BL: Sim, mas não de forma constante. Tem altos e baixos. Por ser uma mulher branca, magra, de olho azul, sempre ouvi que era bonita. Quando criança, ficava chateada com isso, me sentia invadida. Falava para a minha mãe: “Por que as pessoas falam do meu olho o tempo todo?” Para uma criança é chato. Uma criança não precisa ser bonita, precisa ser criança. Mas acredito em uma beleza para além do físico – e é óbvio que talvez seja fácil para mim falar isso porque estou dentro de um padrão. Mas uma pessoa pode ser linda porque está feliz, sendo reconhecida, gozando gostoso [risos]. Isso independe do tamanho do nariz ou do cabelo que ela usa. É uma beleza que vem da autoconfiança.
MC: Você tem medo de envelhecer?
BL: Penso muito sobre isso. Como vou envelhecer de forma física e psicologicamente agradável para mim mesma é um trabalho que começa agora. A pressão social é gigante, deve ser desestabilizador, então preciso cuidar da minha cabeça.
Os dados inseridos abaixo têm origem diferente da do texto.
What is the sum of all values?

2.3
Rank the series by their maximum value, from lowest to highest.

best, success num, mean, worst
Muito do trabalho que eu faço, que você faz, que a Marie Claire faz é para que daqui a 30 anos estejamos envelhecendo um pouquinho mais tranquilas.
MC: Como é sua relação com a maternidade?
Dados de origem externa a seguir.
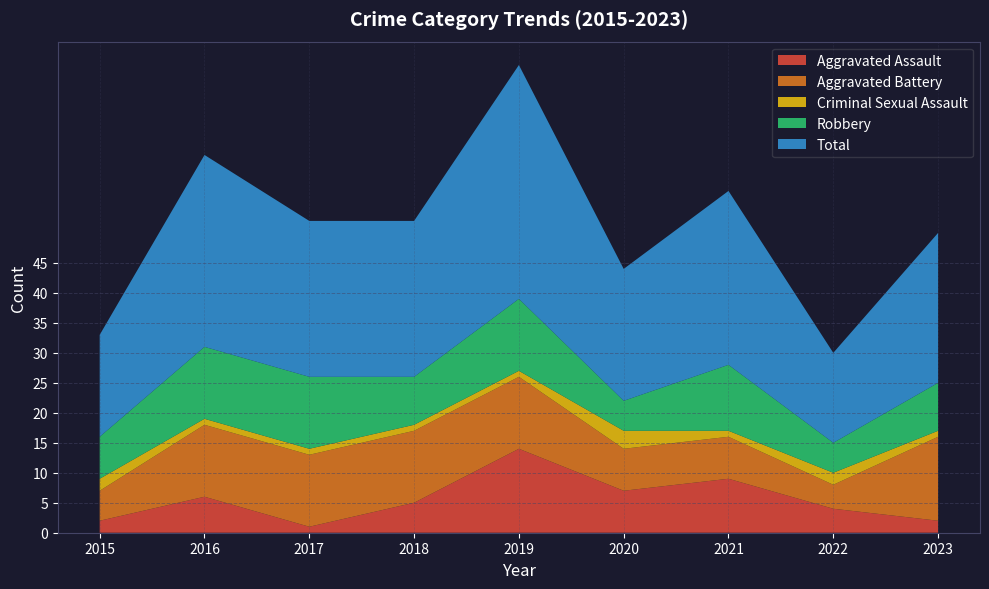

What are all the series names shown in the legend?

Aggravated Assault, Aggravated Battery, Criminal Sexual Assault, Robbery, Total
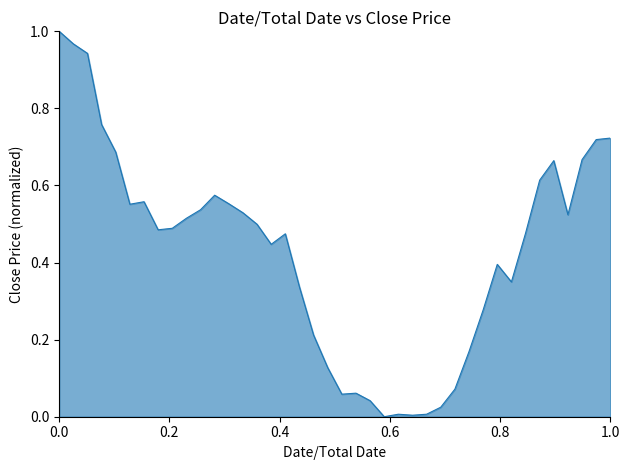

Does the chart display data point markers on the line(s)?

No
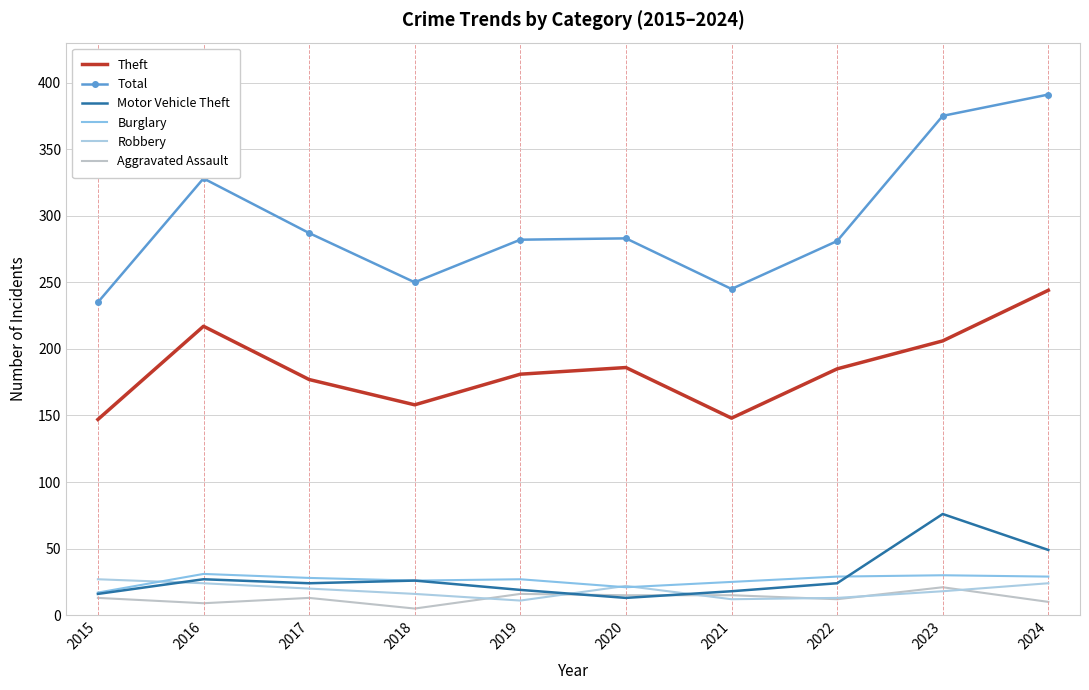

Which series changed the most between 2017 and 2024?

Total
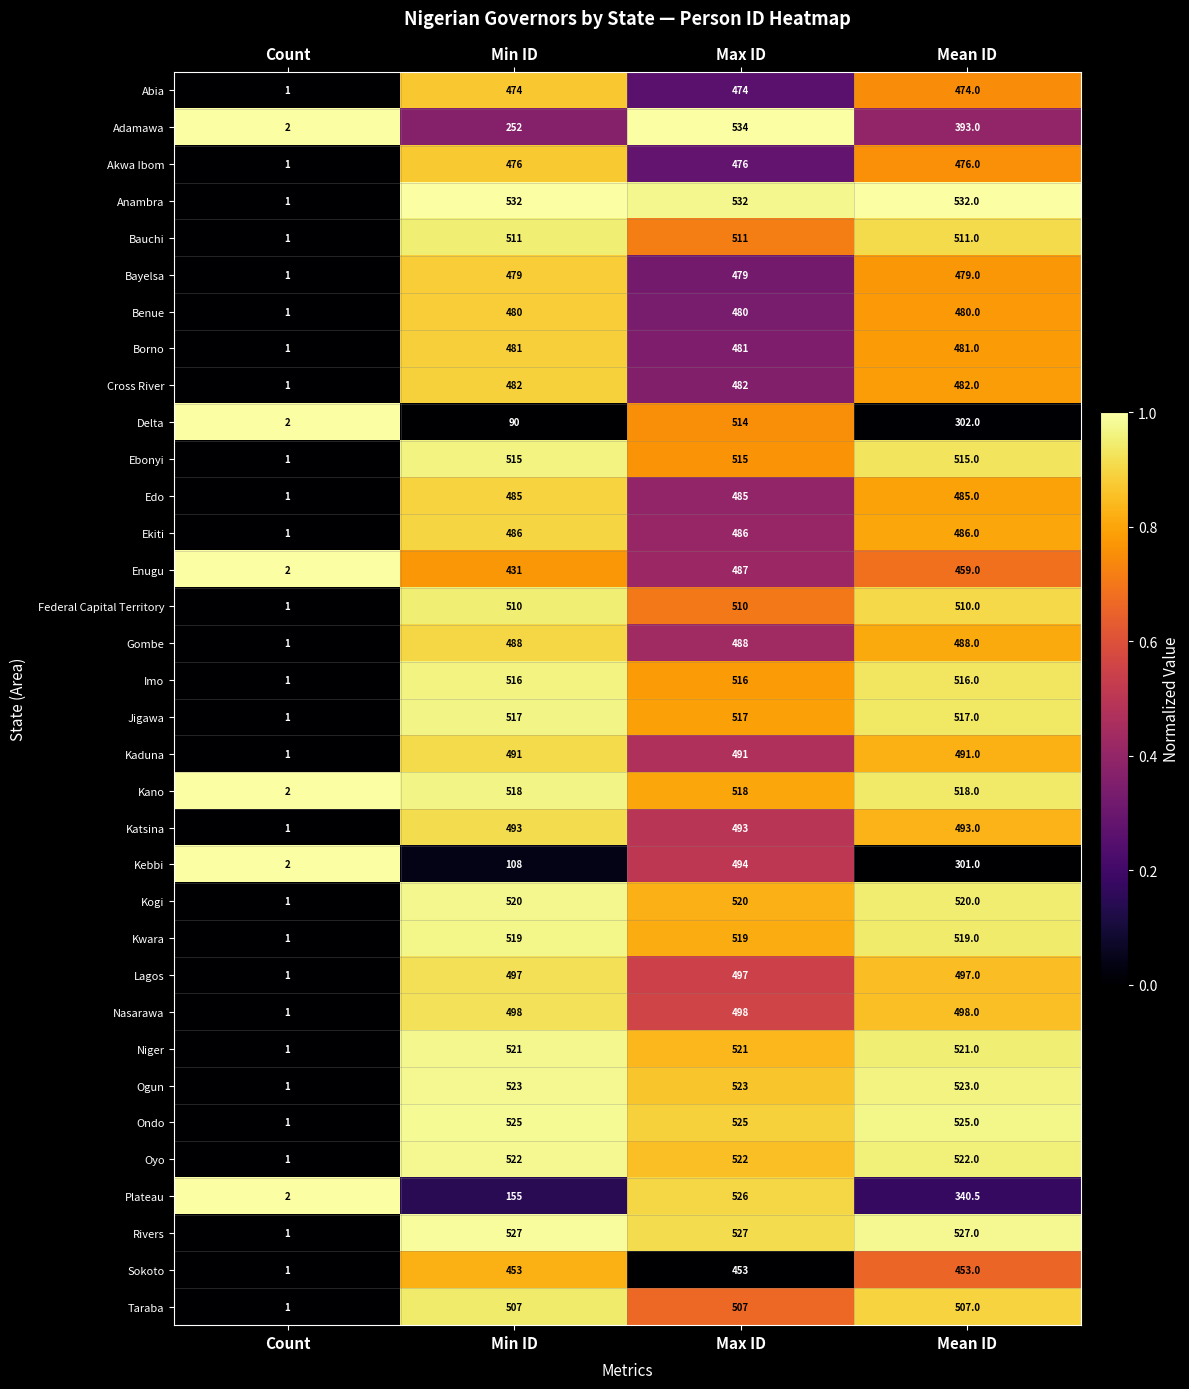

True or false: Kebbi has a value of 152.1 at Min ID.

False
BL: Desde criança falo que não quero ser mãe. Acredita? Agora acham que não quero ser mãe porque sou sapatão. Não tem nada a ver. Eu nunca quis, e é louco que isso ainda surpreenda. Mas tenho uma relação muito legal com criança, bato o maior papo com essa galera.
MC: Você postou recentemente um vídeo mostrando pelos nas axilas que recebeu vários comentários indignados. Mostrar-se assim é um ato feminista?
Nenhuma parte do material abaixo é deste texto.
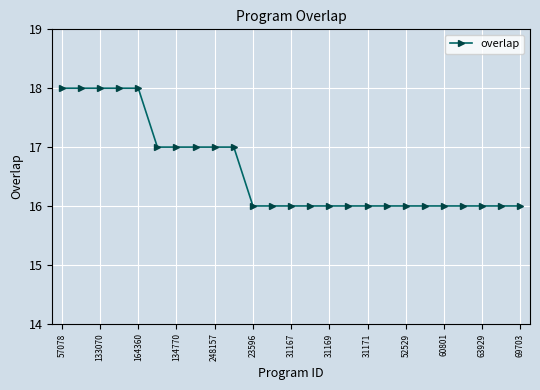

What is the greatest value displayed?

18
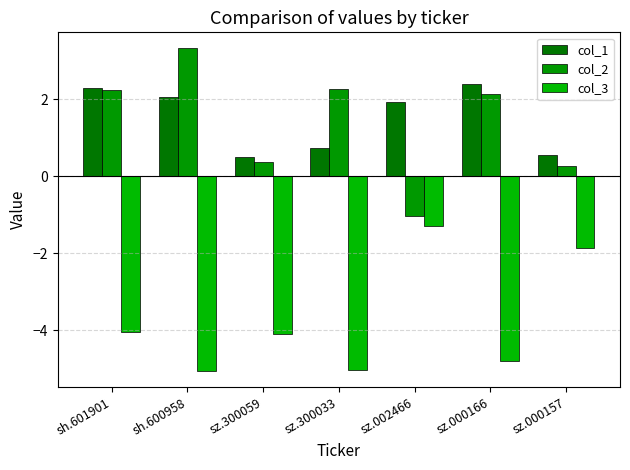

Are the bars horizontal?

No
BL: Acho que um ato feminista envolve coisas mais graves. A grande questão do feminismo é que estamos morrendo. Por feminicídio, por tentar fazer abortos ilegais, morrendo por dentro porque estamos ficando velhas e não nos sentimos mais bonitas ou não merecemos mais um emprego. Quando penso em feminismo, a questão maior é sobre morte, física e simbólica. Como nos vestimos faz parte dessa cultura que pode culminar em uma morte? Faz. Mas é algo pequeno quando falamos de luta feminista.
MC: Você tem mais de 2 milhões de seguidores no Instagram. Como constrói sua imagem nas redes?
BL: Lá a conversa é direta, não tem interlocutor, e isso é superinteressante. Tento compartilhar conversas que teria com meus amigos, como se fosse uma extensão de uma rede de afeto. E recebo muita mensagem maneira, do tipo: “Nossa, posso repensar o meu próprio corpo através do seu”. É um exercício, enquanto alguém seguida por muitas pessoas, pensar o quanto posso fazê-las refletir.
MC: Qual é o seu sonho?
BL: Saber curtir cada coisa que está acontecendo, com cada pessoa que passa pela minha vida. Isso é um sonho, que louco, né? Aproveitar as coisas ordinárias da vida enquanto conquisto as extraordinárias, gigantes, mirabolantes. Sem perder o afeto, a doçura e a poesia pelo caminho, protegendo a magia do dia a dia.